As I begin this module, my experience with data journalism is extremely basic. I’ve often used data within reports to find interesting facts and stories, but I’ve yet to delve much deeper into the possibilities than that.
I did attempt to be proactive over the summer and tried something a little more complex. I spent eight weeks employed at my local paper, the Maidenhead Advertiser, and on my own initiative I began a small data project.
My idea was to use an FOI to get Thames Valley Police data on road accidents across Windsor and Maidenhead, and then to find a way to map this and find the most dangerous roads in the area. I asked for all accidents from the past three years, broken down to show the time and date it was reported, the road it happened on, how severe the injuries were and the types of vehicles involved.
When I (finally) received the data though, it all came in horrendous PDFs, with vehicle types coded by numbers and the road information format very confusing and often inconsistent.
I spent a long time working out how to even get this data into an Excel file, then spent an enormous amount of time individually changing each entry’s time and vehicle information to make it usable. The lesson here, of course, is that my Excel skills need work, as I’m sure there must have been an easier way.

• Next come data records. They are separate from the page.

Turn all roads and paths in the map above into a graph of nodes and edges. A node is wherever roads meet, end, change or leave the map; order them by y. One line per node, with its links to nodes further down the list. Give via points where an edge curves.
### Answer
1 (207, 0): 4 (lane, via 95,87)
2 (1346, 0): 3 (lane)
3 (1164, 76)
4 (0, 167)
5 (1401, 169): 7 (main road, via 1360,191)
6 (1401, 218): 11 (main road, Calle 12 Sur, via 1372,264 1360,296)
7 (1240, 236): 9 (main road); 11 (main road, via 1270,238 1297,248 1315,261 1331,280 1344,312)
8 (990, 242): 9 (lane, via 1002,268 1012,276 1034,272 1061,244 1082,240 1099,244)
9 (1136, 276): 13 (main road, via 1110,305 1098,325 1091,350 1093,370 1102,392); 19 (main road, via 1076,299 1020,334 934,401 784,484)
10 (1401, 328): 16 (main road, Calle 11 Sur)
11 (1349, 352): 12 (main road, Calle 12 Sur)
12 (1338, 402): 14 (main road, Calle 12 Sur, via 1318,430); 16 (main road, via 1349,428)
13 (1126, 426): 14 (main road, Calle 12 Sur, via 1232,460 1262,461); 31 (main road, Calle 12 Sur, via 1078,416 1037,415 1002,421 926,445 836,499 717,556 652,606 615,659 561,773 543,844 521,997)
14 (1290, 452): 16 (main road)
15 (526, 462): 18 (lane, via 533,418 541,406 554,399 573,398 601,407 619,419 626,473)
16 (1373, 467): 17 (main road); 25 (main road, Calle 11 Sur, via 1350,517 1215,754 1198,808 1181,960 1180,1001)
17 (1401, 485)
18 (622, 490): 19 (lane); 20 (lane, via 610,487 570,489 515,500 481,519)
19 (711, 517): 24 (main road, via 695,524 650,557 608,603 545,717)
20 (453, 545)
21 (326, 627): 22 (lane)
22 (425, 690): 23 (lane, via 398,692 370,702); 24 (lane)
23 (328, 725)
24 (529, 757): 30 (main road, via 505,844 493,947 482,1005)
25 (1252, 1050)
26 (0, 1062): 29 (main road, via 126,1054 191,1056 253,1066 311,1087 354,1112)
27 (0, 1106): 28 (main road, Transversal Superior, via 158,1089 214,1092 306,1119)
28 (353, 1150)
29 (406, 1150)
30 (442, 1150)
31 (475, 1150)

I finally got to a point where I felt ready to upload my spreadsheet to Google and get it to appear on a map. I used Google Fusion Tables but, of course, it was unable to make sense of the location information, so I ended up manually adding geocodes to each entry individually.
My time at the Advertiser had long since passed by this point, and finding and adding each geocode individually proved so time consuming that I’ve yet to finish.
The map as it is can be found here. Please keep in mind that most of the points are not mapped correctly, so do not use it as if it were accurate.
I’m sure that there are many techniques I could, and should, have used along the way to make this a far less painful experience. By the end of the year I’d love to be able to look back at this and say exactly what I should have done.